Chinese immigrants first arrived in America to work as laborers on the transcontinental railroads, but since then Chinese Americans have moved into diverse professions including finance and banking, software development, information technology, consulting, construction and food services.

During the 30 years of the San Francisco-Shanghai sister cities relationship, the Chinese-American community gained more awareness of their place in America with the Civil Rights Movement, according to Hu. Now there are many more Chinese Americans in public service and the arts.

"We definitely have more of a voice politically and in the arts as well," Hu says.

The sister city relationship has been very positive in San Francisco, according to Hu.

"It cements the past history with the current and forward-looking futures of these two countries."

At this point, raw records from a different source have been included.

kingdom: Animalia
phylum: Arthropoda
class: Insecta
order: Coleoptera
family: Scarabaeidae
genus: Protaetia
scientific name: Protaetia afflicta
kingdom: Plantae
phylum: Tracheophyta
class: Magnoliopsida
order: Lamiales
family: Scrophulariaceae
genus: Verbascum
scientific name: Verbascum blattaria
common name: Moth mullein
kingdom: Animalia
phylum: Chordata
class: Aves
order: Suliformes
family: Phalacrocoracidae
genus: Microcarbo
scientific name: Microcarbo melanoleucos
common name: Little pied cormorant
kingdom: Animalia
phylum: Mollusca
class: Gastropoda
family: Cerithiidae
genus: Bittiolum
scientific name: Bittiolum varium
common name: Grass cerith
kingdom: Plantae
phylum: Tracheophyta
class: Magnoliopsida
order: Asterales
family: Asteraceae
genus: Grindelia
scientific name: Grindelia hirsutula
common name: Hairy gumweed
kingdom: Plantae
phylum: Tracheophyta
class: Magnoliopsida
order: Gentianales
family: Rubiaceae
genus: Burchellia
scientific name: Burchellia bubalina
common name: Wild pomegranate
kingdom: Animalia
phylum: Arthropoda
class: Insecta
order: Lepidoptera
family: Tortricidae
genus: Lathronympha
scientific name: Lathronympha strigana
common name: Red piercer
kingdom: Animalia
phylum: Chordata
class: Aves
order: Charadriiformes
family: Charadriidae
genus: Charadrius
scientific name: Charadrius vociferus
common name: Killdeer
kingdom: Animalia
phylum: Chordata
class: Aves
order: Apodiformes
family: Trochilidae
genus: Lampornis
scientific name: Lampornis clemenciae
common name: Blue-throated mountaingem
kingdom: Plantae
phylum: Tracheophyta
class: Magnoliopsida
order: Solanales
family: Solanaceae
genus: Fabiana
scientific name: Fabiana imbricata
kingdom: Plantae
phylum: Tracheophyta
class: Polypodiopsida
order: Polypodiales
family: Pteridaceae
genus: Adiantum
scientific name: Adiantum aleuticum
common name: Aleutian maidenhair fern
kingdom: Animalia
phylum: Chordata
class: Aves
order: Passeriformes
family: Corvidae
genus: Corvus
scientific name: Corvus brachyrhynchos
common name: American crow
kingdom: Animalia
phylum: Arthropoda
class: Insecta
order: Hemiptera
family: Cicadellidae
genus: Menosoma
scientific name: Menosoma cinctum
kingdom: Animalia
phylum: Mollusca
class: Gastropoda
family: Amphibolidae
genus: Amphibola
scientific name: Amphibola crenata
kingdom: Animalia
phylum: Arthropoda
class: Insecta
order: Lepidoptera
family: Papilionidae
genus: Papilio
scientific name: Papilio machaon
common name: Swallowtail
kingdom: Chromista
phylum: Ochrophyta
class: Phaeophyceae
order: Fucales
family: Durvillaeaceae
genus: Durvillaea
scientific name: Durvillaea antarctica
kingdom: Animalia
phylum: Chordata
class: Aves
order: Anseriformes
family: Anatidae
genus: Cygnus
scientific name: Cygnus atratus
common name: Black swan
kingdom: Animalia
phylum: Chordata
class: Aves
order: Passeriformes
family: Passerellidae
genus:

This year the National Association of Asian American Professionals (NAAAP) will hold its yearly conference in San Francisco. The conference is rotated through chapters in the 25 metropolitan cities in America.

Attracting up to 2,000 people, the three-day event consists of keynote speakers, professional development workshops and networking.

According to Phil Hui, vice president of NAAAP, professional Asians had faced "cultural" difficulties in American workplaces.

"An example of this: Asians are taught to respect their elders and to speak when we have something nice to say. This negatively impacts our daily work because in the American society, workers who are bold and outspoken are rewarded," says Hui.

Opportunities in China are increasingly a "hot topic" among Asian Americans.

For the past two years NAAAP has partnered with executive recruiting firm Wang & Li of Beijing and Shanghai to provide insight on professional opportunities in China. Larry Wang, founder and managing director, has traveled to the USA to give presentations to several of NAAAP's chapters including San Francisco and Boston.

"Feedback has been very positive," says Hui. "Many of our members are actively pursuing opportunities in Shanghai, Beijing, and to a certain extent, Shenzhen (Guangdong Province) as well."

This includes Chinese Americans in multinational companies seeking transfers to work in their company's China branches, and individuals coming here to teach English.